Small, medium units ask for extension of STPI sops |
Key demands
Government must set up IT parks for SMEs with nominal occupation charges.
Must permit co-ownership of space at special economic zones.
Customs processing for electronic goods be carried out online to save time.
Government could look at providing bandwidth interoperability facilities.
Small and medium enterprises in the IT industry want extension of STPI sops and exemption from fringe benefit tax and service tax on office space rentals.
Mr Sankaran P. Raghunathan, President, IT-SME Association, said the government needs to set up IT parks for SMEs with nominal occupation charges and permit co-ownership of space at special economic zones (SEZs).
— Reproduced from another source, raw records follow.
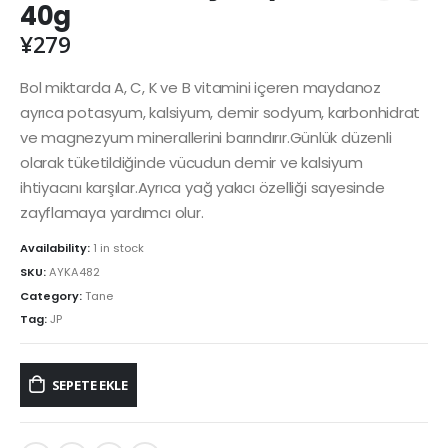
40g
¥
279
Bol miktarda A, C, K ve B vitamini içeren maydanoz
ayrıca potasyum, kalsiyum, demir sodyum, karbonhidrat
ve magnezyum minerallerini barındırır.Günlük düzenli
olarak tüketildiğinde vücudun demir ve kalsiyum
ihtiyacını karşılar.Ayrıca yağ yakıcı özelliği sayesinde
zayflamaya yardımcı olur.
Availability:
1 in stock
SKU:
AYKA482
Category:
Tane
Tag:
JP
SEPETE EKLE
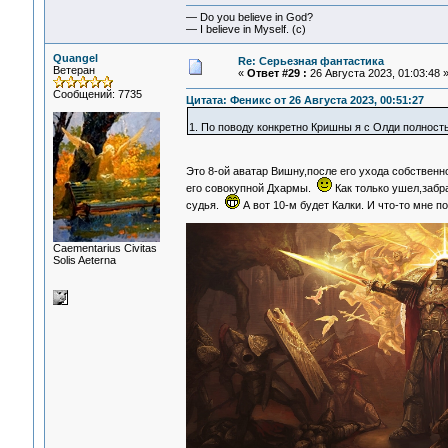
— Do you believe in God?
— I believe in Myself. (c)
Quangel
Re: Серьезная фантастика
Ветеран
«
Ответ #29 :
26 Августа 2023, 01:03:48 
Сообщений: 7735
Цитата: Феникс от 26 Августа 2023, 00:51:27
1. По поводу конкретно Кришны я с Олди полность
Это 8-ой аватар Вишну,после его ухода собственн
его совокупной Дхармы.
Как только ушел,забр
судья.
А вот 10-м будет Калки. И что-то мне 
Сaementarius Civitas
Solis Aeterna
Currently, only those companies buying at least 25 acres of land are allowed to set up operations in SEZs.
This came up in a discussion organised by the Federation of Indian Chambers of Commerce to talk out pre-budget issues of the industry. Govt contracts
Mr Raghunathan also suggested that a certain portion of government contracts be set aside for SMEs. Due to our small size we are currently being discriminated against in government contracts and PSU tenders, he said.
Mr D. Balakrishnan, Chief Operating Officer, SPEL Semiconductor Ltd, suggested that Customs processing for electronic goods be carried out online to save time.
He said that Korean companies such as LG and Samsung availed themselves of speedy Customs clearances in their countries and that India should also give similar preference to home-grown companies.
Mr Adi Saravanan, Founder and President of BPO company Allsec Technologies, said the government could look at providing bandwidth interoperability facilities.
This will ensure that companies spread their assets and offer same process capabilities to domestic and international projects. Currently, companies needs to get separate bandwidth to work on domestic and international projects.
SMEs currently contribute about $9 billion (about Rs 36,000 crore) to Indias total software and services revenues of $40 billion (about Rs 1.6 lakh crore). They are expected to contribute 40-50 per cent to total software and services revenues by 2010.